• [What is being asked] Since the copy must hold text only, transcribe the data below exactly and omit the images.

• [Dataset excerpt]
________________

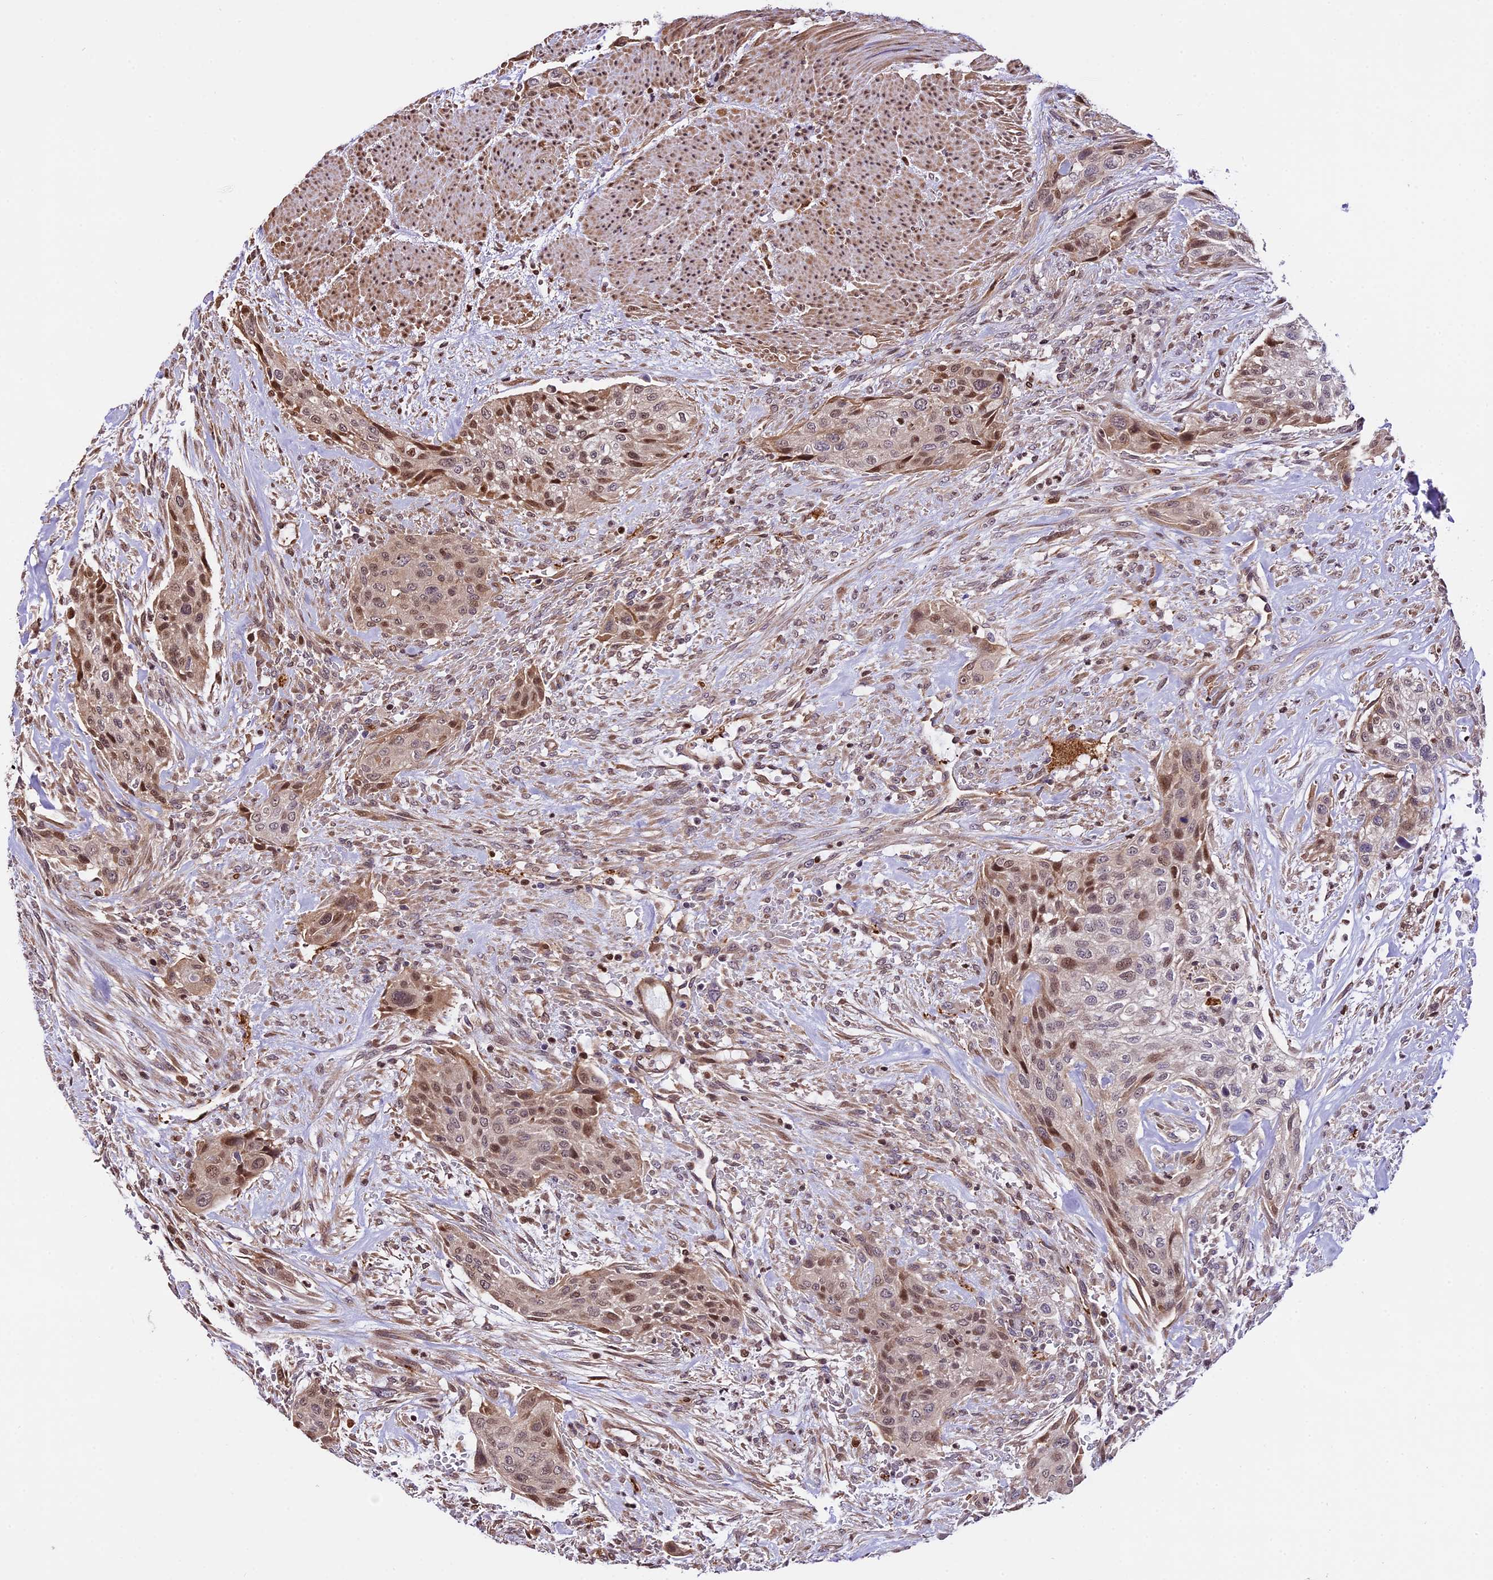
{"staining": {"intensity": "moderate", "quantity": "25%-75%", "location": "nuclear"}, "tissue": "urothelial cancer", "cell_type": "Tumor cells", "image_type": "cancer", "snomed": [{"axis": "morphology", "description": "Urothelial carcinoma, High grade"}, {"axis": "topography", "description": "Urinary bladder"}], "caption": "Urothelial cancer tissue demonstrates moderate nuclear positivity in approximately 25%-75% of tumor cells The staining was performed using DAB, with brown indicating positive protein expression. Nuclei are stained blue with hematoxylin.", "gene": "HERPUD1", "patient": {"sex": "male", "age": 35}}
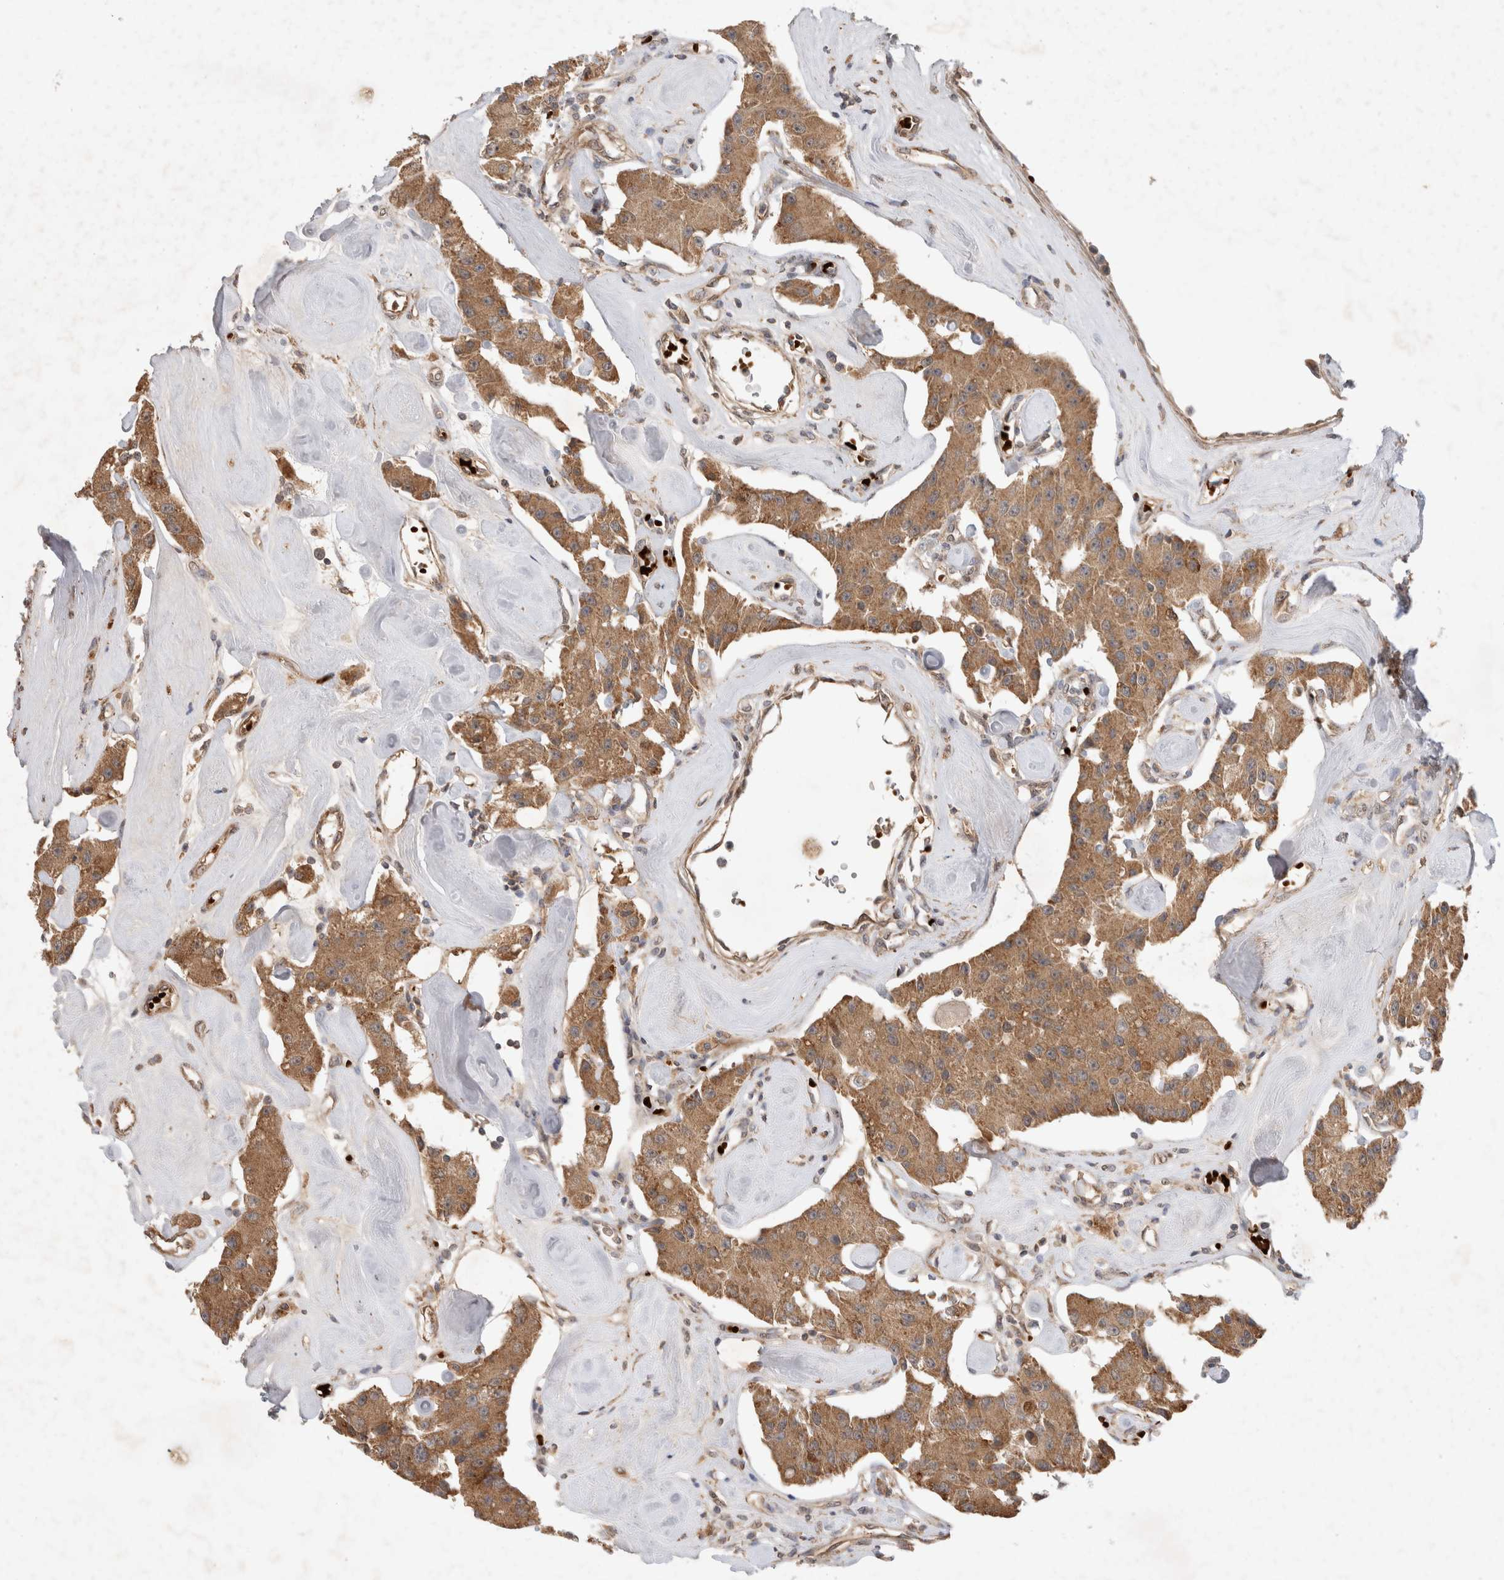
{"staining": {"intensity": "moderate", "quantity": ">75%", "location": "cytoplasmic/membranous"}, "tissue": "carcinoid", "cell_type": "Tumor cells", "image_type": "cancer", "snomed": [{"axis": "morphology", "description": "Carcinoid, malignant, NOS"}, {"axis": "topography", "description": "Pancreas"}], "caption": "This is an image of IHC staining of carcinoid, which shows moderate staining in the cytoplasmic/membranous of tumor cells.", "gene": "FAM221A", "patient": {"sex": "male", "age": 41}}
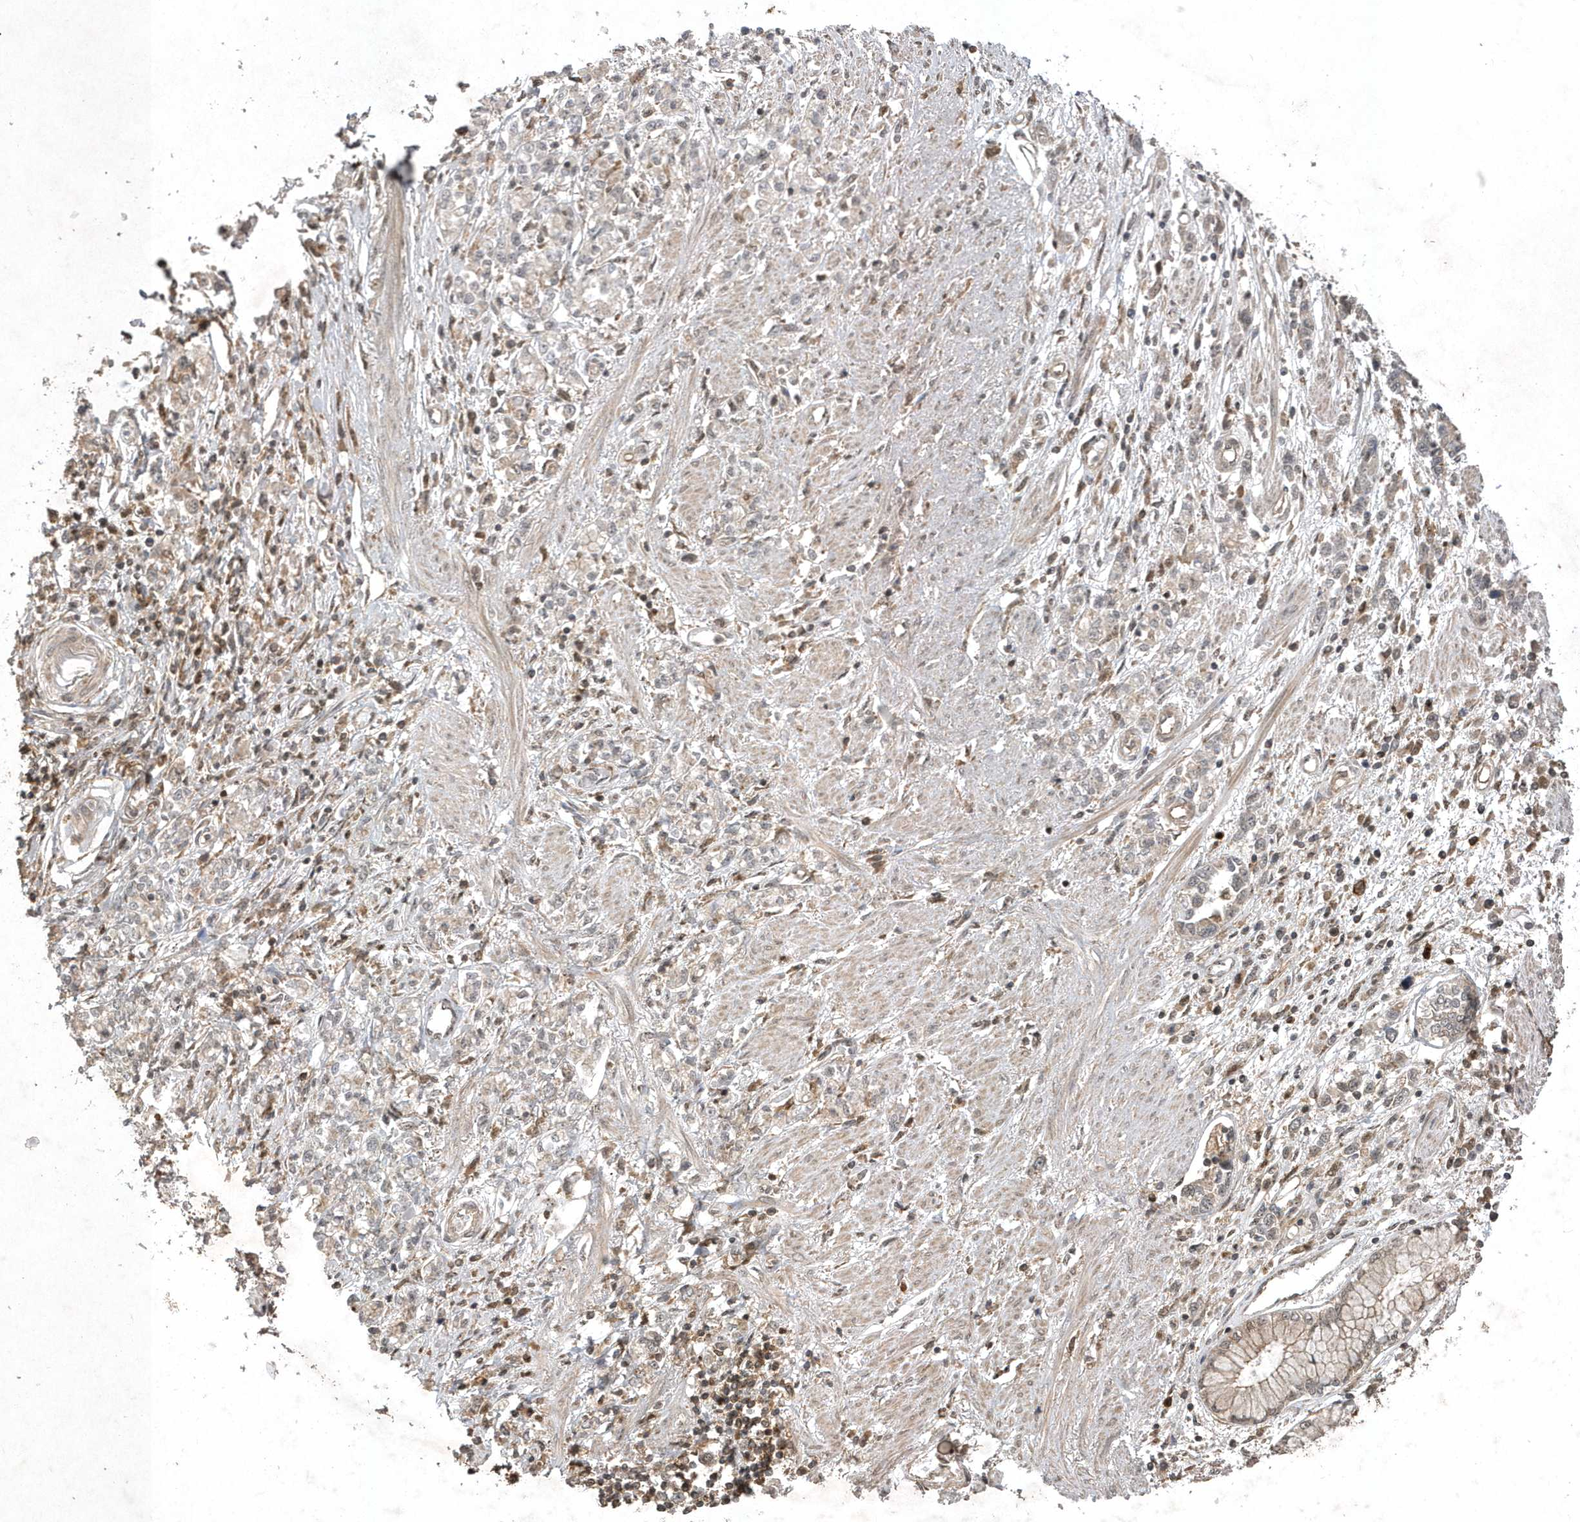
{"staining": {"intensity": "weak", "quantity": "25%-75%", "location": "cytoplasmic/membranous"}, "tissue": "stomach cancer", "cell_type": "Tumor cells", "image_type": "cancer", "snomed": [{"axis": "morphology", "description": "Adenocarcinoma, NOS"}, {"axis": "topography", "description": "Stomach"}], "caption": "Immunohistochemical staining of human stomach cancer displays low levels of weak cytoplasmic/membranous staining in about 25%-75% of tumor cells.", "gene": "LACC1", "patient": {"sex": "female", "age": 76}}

________________

• [Result of the exercise]
{"staining": {"intensity": "moderate", "quantity": "25%-75%", "location": "nuclear"}, "tissue": "urothelial cancer", "cell_type": "Tumor cells", "image_type": "cancer", "snomed": [{"axis": "morphology", "description": "Urothelial carcinoma, High grade"}, {"axis": "topography", "description": "Urinary bladder"}], "caption": "Urothelial cancer tissue demonstrates moderate nuclear positivity in approximately 25%-75% of tumor cells The staining was performed using DAB, with brown indicating positive protein expression. Nuclei are stained blue with hematoxylin.", "gene": "HERPUD1", "patient": {"sex": "male", "age": 35}}
{"staining": {"intensity": "moderate", "quantity": ">75%", "location": "cytoplasmic/membranous"}, "tissue": "carcinoid", "cell_type": "Tumor cells", "image_type": "cancer", "snomed": [{"axis": "morphology", "description": "Carcinoid, malignant, NOS"}, {"axis": "topography", "description": "Pancreas"}], "caption": "This is an image of IHC staining of carcinoid, which shows moderate staining in the cytoplasmic/membranous of tumor cells.", "gene": "FAM221A", "patient": {"sex": "male", "age": 41}}
{"staining": {"intensity": "weak", "quantity": "25%-75%", "location": "cytoplasmic/membranous"}, "tissue": "stomach cancer", "cell_type": "Tumor cells", "image_type": "cancer", "snomed": [{"axis": "morphology", "description": "Adenocarcinoma, NOS"}, {"axis": "topography", "description": "Stomach"}], "caption": "Immunohistochemical staining of human stomach cancer displays low levels of weak cytoplasmic/membranous staining in about 25%-75% of tumor cells.", "gene": "LACC1", "patient": {"sex": "female", "age": 76}}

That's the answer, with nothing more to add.